Dataset items =
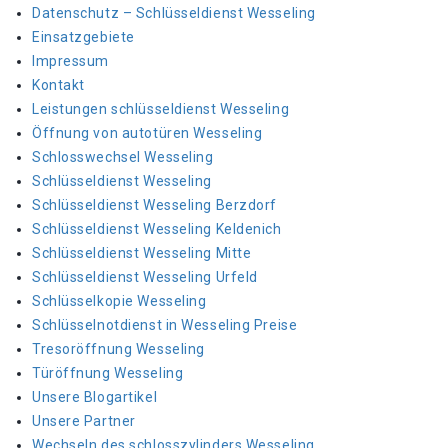
Datenschutz – Schlüsseldienst Wesseling
Einsatzgebiete
Impressum
Kontakt
Leistungen schlüsseldienst Wesseling
Öffnung von autotüren Wesseling
Schlosswechsel Wesseling
Schlüsseldienst Wesseling
Schlüsseldienst Wesseling Berzdorf
Schlüsseldienst Wesseling Keldenich
Schlüsseldienst Wesseling Mitte
Schlüsseldienst Wesseling Urfeld
Schlüsselkopie Wesseling
Schlüsselnotdienst in Wesseling Preise
Tresoröffnung Wesseling
Türöffnung Wesseling
Unsere Blogartikel
Unsere Partner
Wechseln des schlosszylinders Wesseling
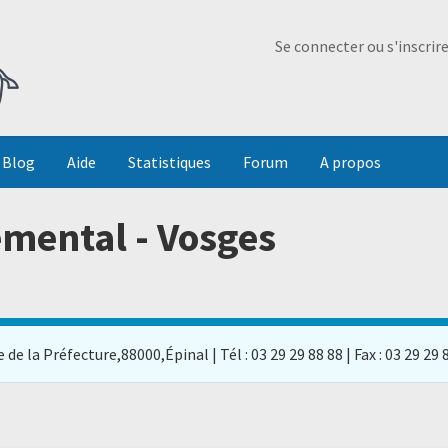
Ma Dada
Se connecter ou s'inscrir
Blog
Aide
Statistiques
Forum
A propos
emental - Vosges
de la Préfecture,88000,Épinal | Tél : 03 29 29 88 88 | Fax : 03 29 29 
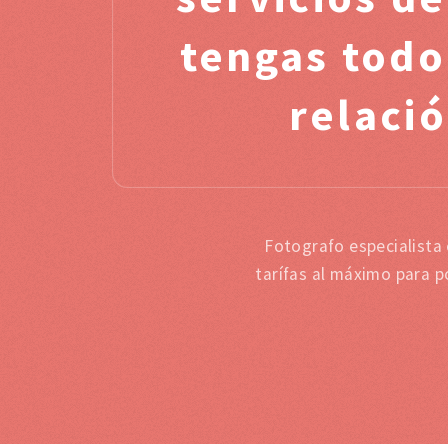
tengas todo
relació
Fotografo especialista
tarífas al máximo para p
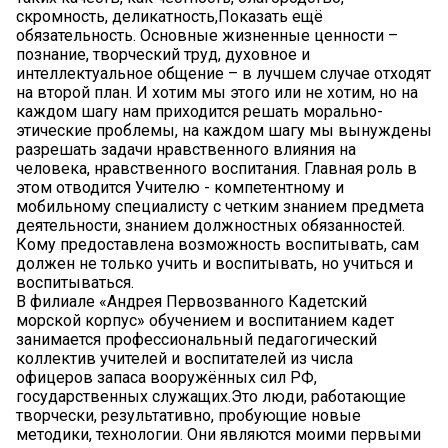
скромность, деликатность,Показать ещё
обязательность. Основные жизненные ценности –
познание, творческий труд, духовное и
интеллектуальное общение – в лучшем случае отходят
на второй план. И хотим мы этого или не хотим, но на
каждом шагу нам приходится решать морально-
этические проблемы, на каждом шагу мы вынуждены
разрешать задачи нравственного влияния на
человека, нравственного воспитания. Главная роль в
этом отводится Учителю - компетентному и
мобильному специалисту с четким знанием предмета
деятельности, знанием должностных обязанностей.
Кому предоставлена возможность воспитывать, сам
должен не только учить и воспитывать, но учиться и
воспитываться.
В филиале «Андрея Первозванного Кадетский
морской корпус» обучением и воспитанием кадет
занимается профессиональный педагогический
коллектив учителей и воспитателей из числа
офицеров запаса вооружённых сил РФ,
государственных служащих.Это люди, работающие
творчески, результативно, пробующие новые
методики, технологии. Они являются моими первыми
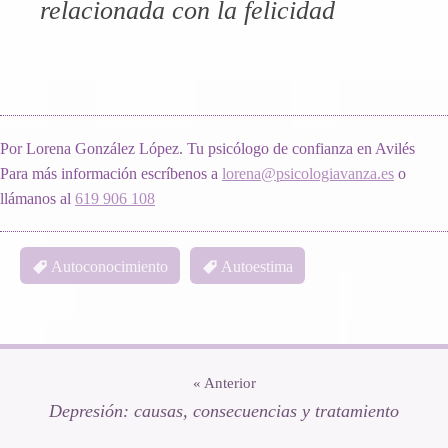
relacionada con la felicidad
Por Lorena González López. Tu psicólogo de confianza en Avilés
Para más información escríbenos a
lorena@psicologiavanza.es
o
llámanos al
619 906 108
Autoconocimiento
Autoestima
« Anterior
Depresión: causas, consecuencias y tratamiento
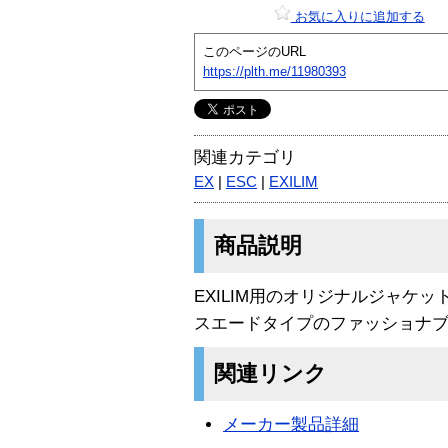
お気に入りに追加する
このページのURL
https://plth.me/11980393
関連カテゴリ
EX
|
ESC
|
EXILIM
商品説明
EXILIM用のオリジナルジャケ
スエードタイプのファッショナ
関連リンク
メーカー製品詳細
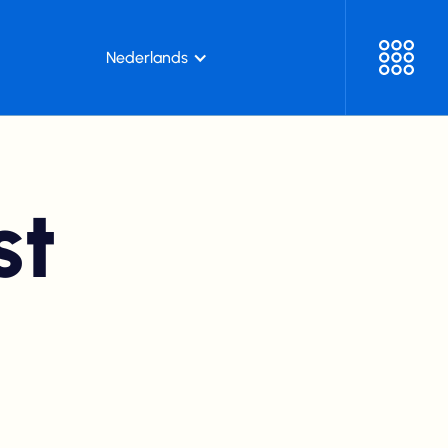
Nederlands
st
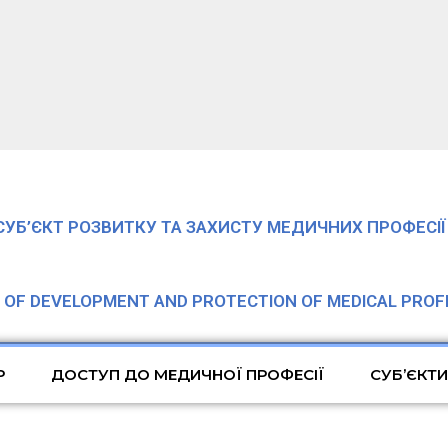
СУБ’ЄКТ РОЗВИТКУ ТА ЗАХИСТУ МЕДИЧНИХ ПРОФЕСІЇ 
T OF DEVELOPMENT AND PROTECTION OF MEDICAL PROFE
Р
ДОСТУП ДО МЕДИЧНОЇ ПРОФЕСІЇ
СУБ’ЄКТ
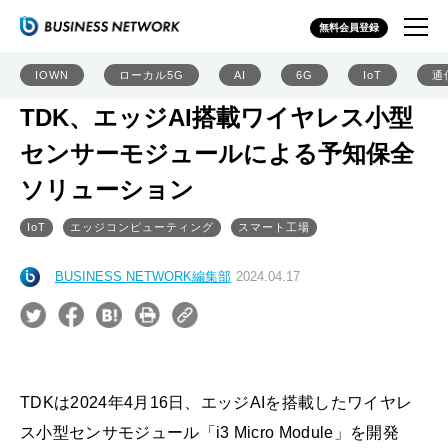
無料会員登録
IOWN
ローカル5G
AI
6G
IoT
通
TDK、エッジAI搭載ワイヤレス小型
センサーモジュールによる予知保全
ソリューション
IoT
エッジコンピューティング
スマート工場
BUSINESS NETWORK編集部
2024.04.17
TDKは2024年4月16日、エッジAIを搭載したワイヤレ
ス小型センサモジュール「i3 Micro Module」を開発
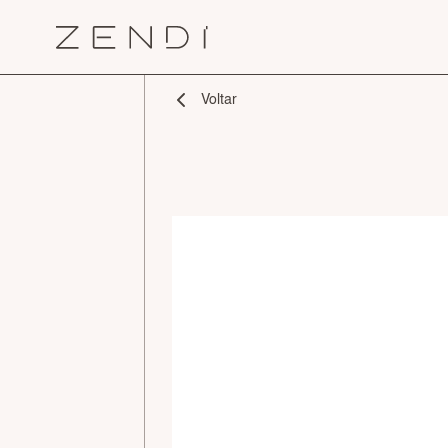
Voltar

Try it =
Tally the lines of the data that contain the word "Unsere", and give only that tally.

Result for this task =
2